860 won't restart

Gmartin

Member
1955 Ford 860 converted to 12 volt negative ground. Ignition switch fell apart a few weeks ago so I bypassed it and used the tractor for 4 or 5 hours. Picked up a cheap ignition switch the following week, installed it and she fired right up. Ran it for a little while as I switched the blade out for a pond scoop.Drove it to the creek to move some rock, and it died, like someone turned it off. Cussed myself for buying cheap parts and bypassed the new switch and no start.Made sure gas was on, pulled bolt out of float bowl, seems to have plenty, clean, no water. Grabbed digital multi meter. I should mention I have no electrical training. I have 12.4 volts at battery and same out of ignition switch to resistor. Same voltage from top of resistor to positive side of coil. Pulled coil wire from distributor cap, checked for spark, saw done.12.4 volts to negative side of coil, and from there to the bottom of the distributor.The connection there, where it goes through the side of the distributor seems to be insulated. Cleaned points with 400 sandpaper and re-gapped to .025.Have continuity on points when closed. All connections are bright and tight.Pulled #4 plug wire, stuck in an old sparkplug to check for spark, saw nothing.Getting ready to go to town and get another set of points and a condenser, and maybe a 12 volt test light. It'll be about 90 miles round trip, so might get a coil while there. What am I missing?
Thank you,
Gary
 
Sand paper leaves behind a bit of sand on the point so they cannot work as they should. Take a piece of card board like the flap off the box the point come in and use that to clean the point and then pull the center wire off the cap and check that you have a good blue/white spark that will jump a 1/4 inch gap or more
 
Sunbeam, I have 12 volts when the points are open and closed. I have continuity when points are closed but not when open.

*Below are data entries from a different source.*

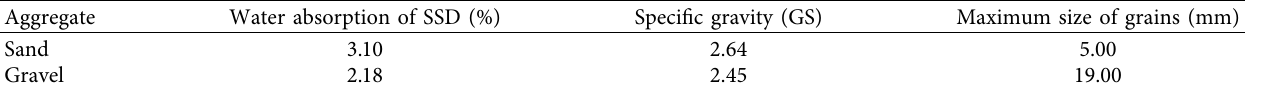
Figure 1: Particle size distributions of aggregates [25]. Table 1: Properties of aggregates.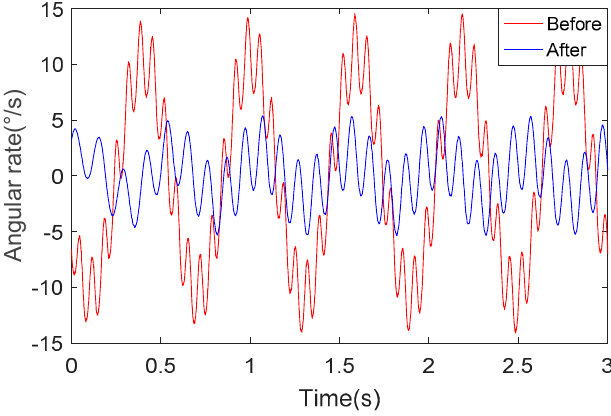
Figure 15. Angular rate in the direction of the roll axis.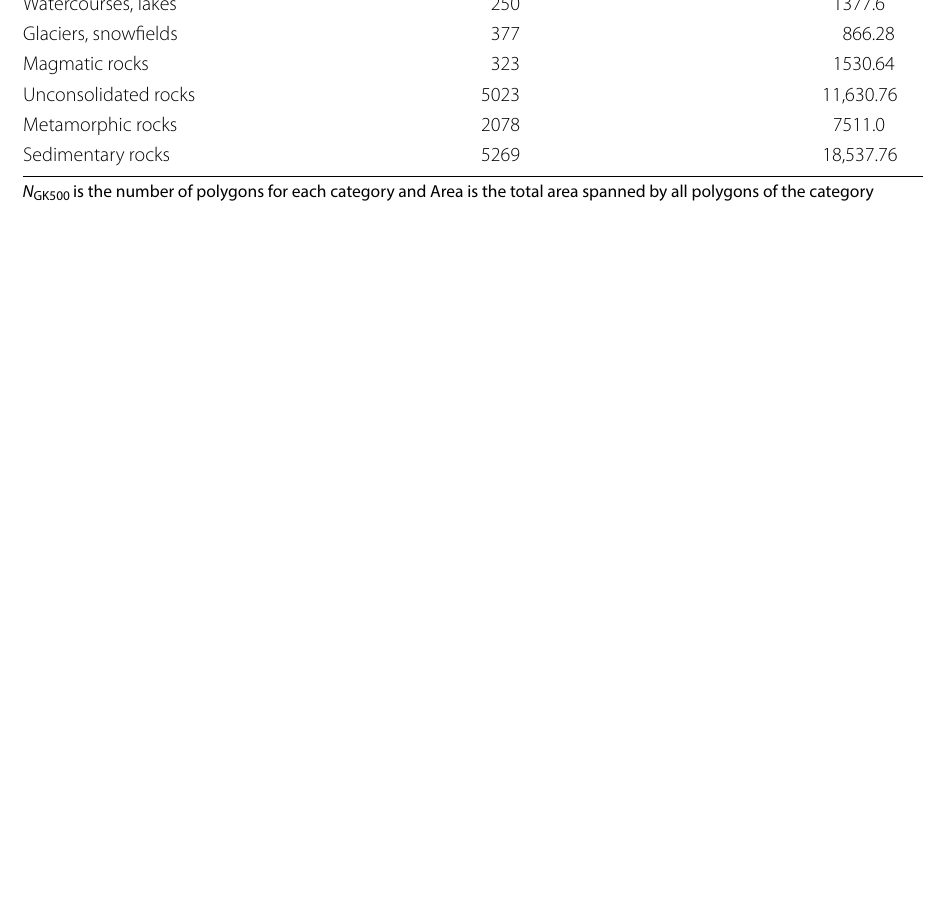
N GK500 is the number of polygons for each category and Area is the total area spanned by all polygons of the category Table 7 Rock formation types [TYPE ROCHE] categories in GK500 dataset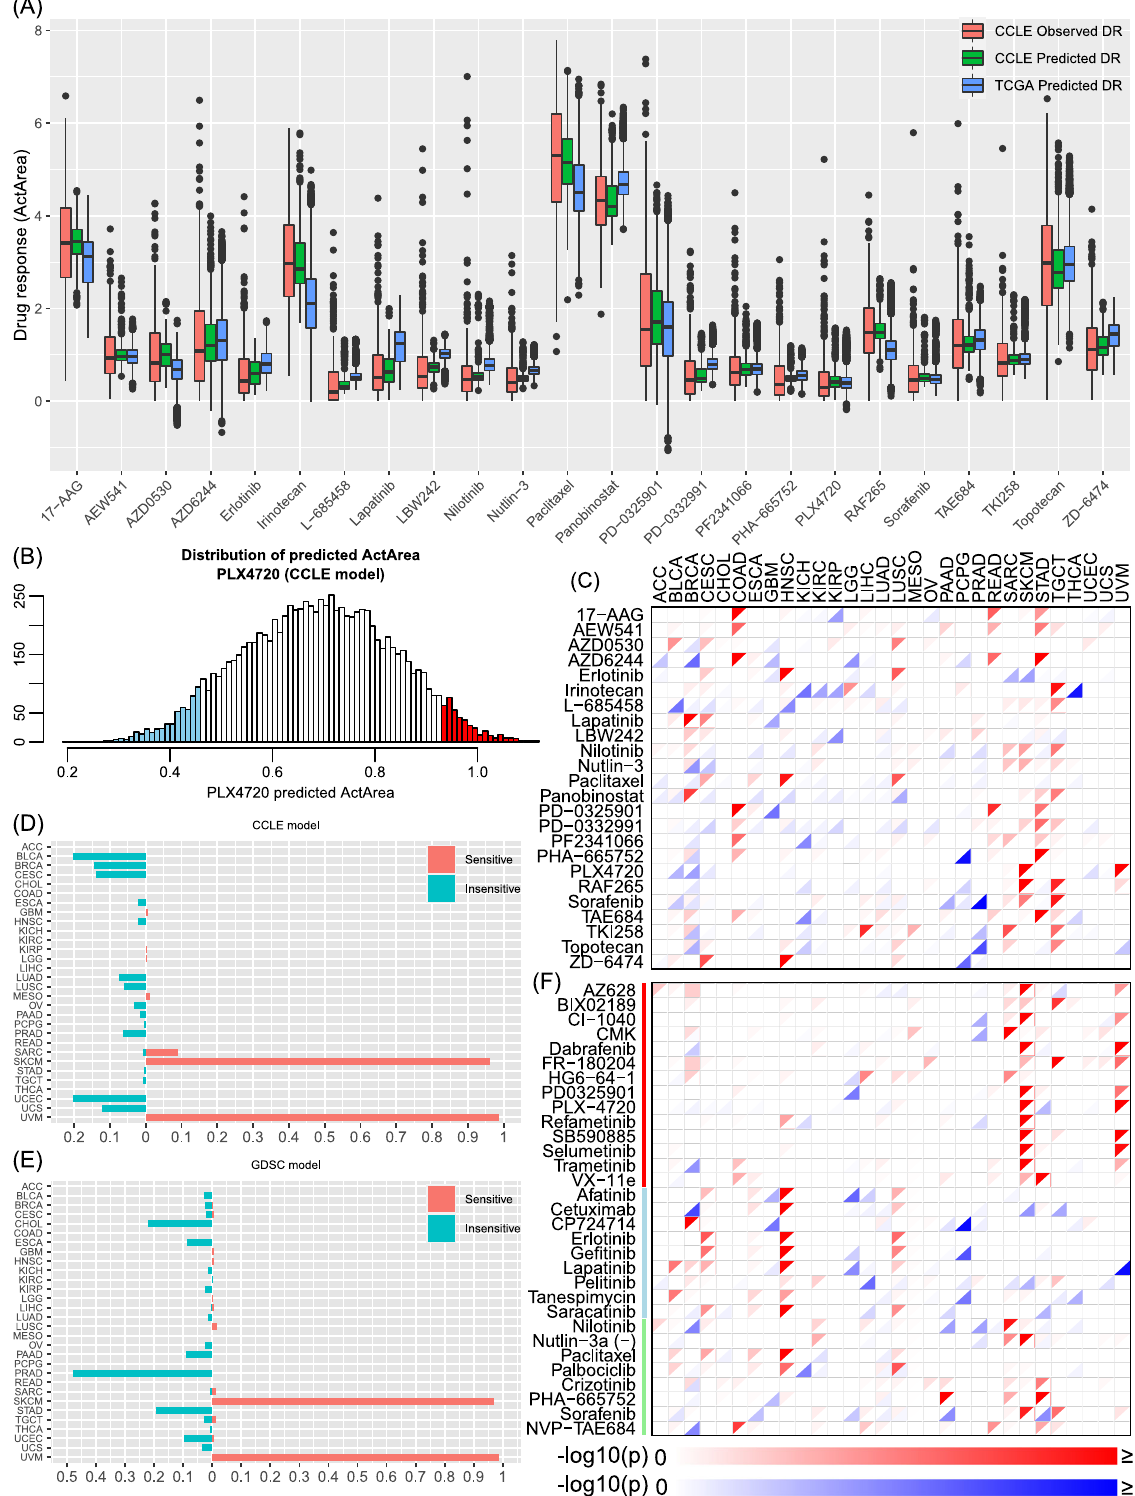
compounds. Here, we used CCLE to demonstrate the model performance. There were three drug-response pro fi le sets for each compound: the observed response in a limited number of cell lines (~500, set 1, red bars in Fig. 1E), the predicted response in the same cell lines as in set 1 (set 2, pink bars with the same occupancy as the red bars in Fig. 1E), and the imputed response in all cell lines (set 3, n = 1100, pink bars spanning all cell lines,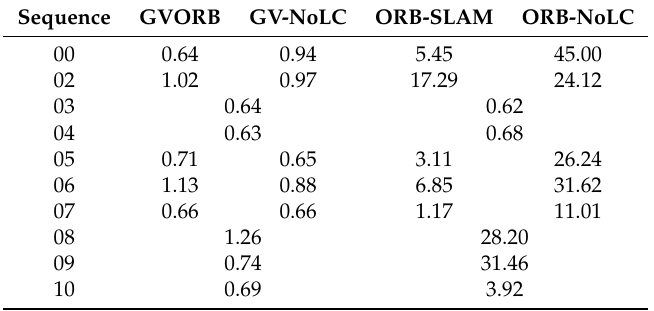
Table 3. Median root-mean-square error (RMSE) values of position estimation (m).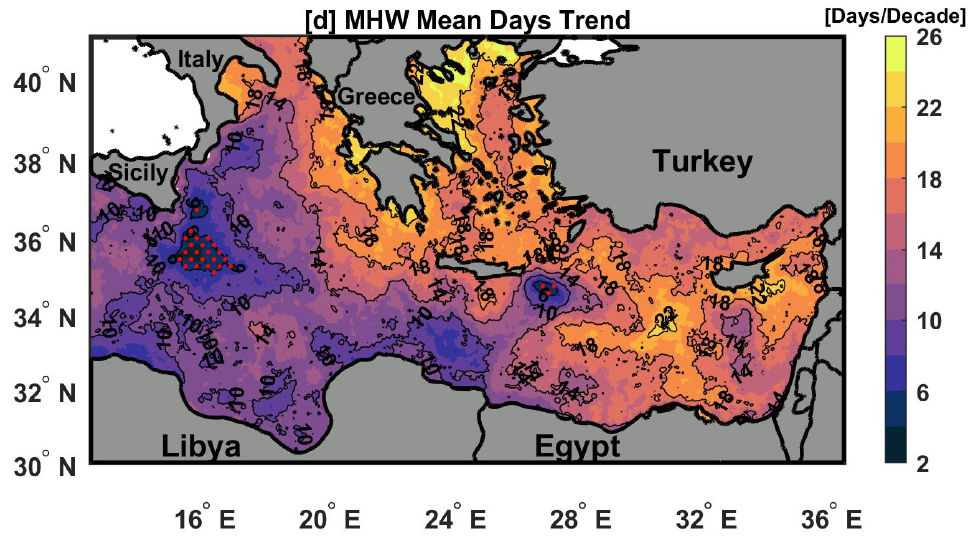
Figure 6. The trend maps of ( a ) AHW frequency, ( b ) MHW frequency, ( c ) AHW days, and ( d ) MHW days from 1982 to 2021 over the EMED region; the dotted red points show the non-significant ( p > 0.05) trend at 95% confidence level.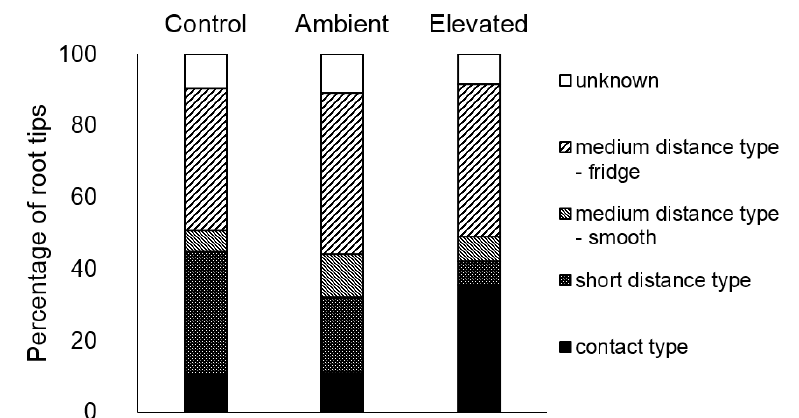
Figure 3. Ectomycorrhizal fungal exploration type abundance as a percentage of total Picea abies root tips colonised. The trees were grown in an unenclosed control or in glass domes at ambient CO 2 or elevated CO 2 levels at the Bílý Kříž site.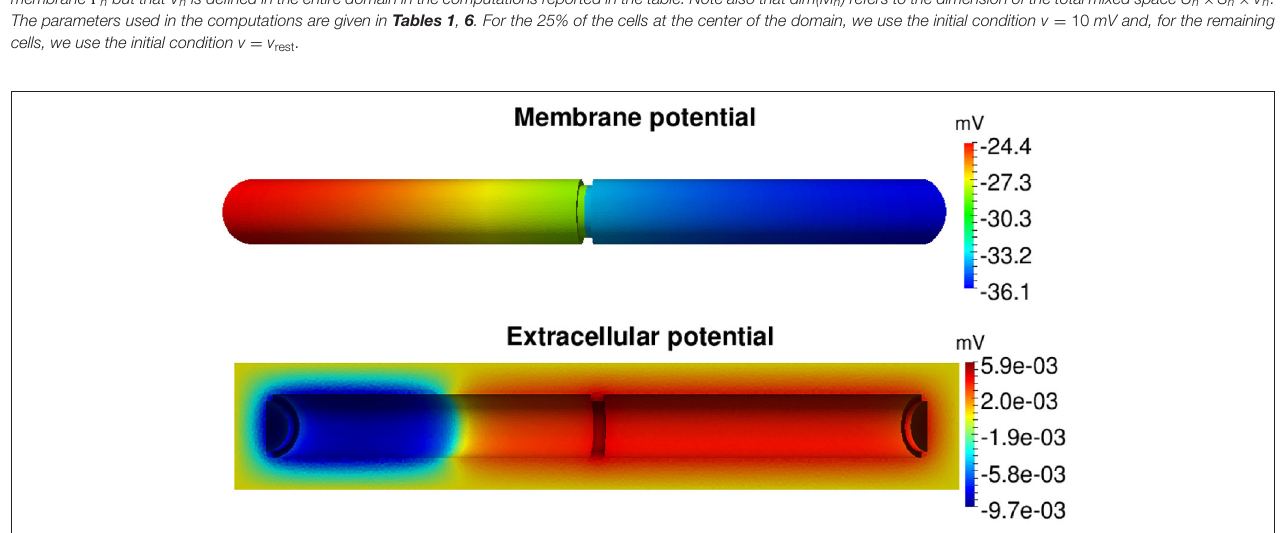
membrane using classical homogenized models. This is an important shortcoming of the classical methods, because a non- uniform distribution of sodium channels is believed to affect the conduction velocity. In the EMI modeling framework, the representation of non-uniform distributions of ion channels is straightforward.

I'm really confused. Any suggestions?
Gary
 
When the points are closed it should be a dead short to ground 0 volts a points. Turn switch on take a screw driver and ark from points to distributor case see if you get a spark from the coil if so bad points
 
sunbeam- Could it be a 'shorted' wire going through the hole in the side of the distributer that comes from the coil. I've had that happen when a crack in the wire insulation occurs and shorts to distributer case.
 
If you had a shorted wire you would have no voltage to the points. It is possible that you have no ground to the points check for voltage points closed at the nonmoveing side of the points. If it shows voltage you have a bad ground.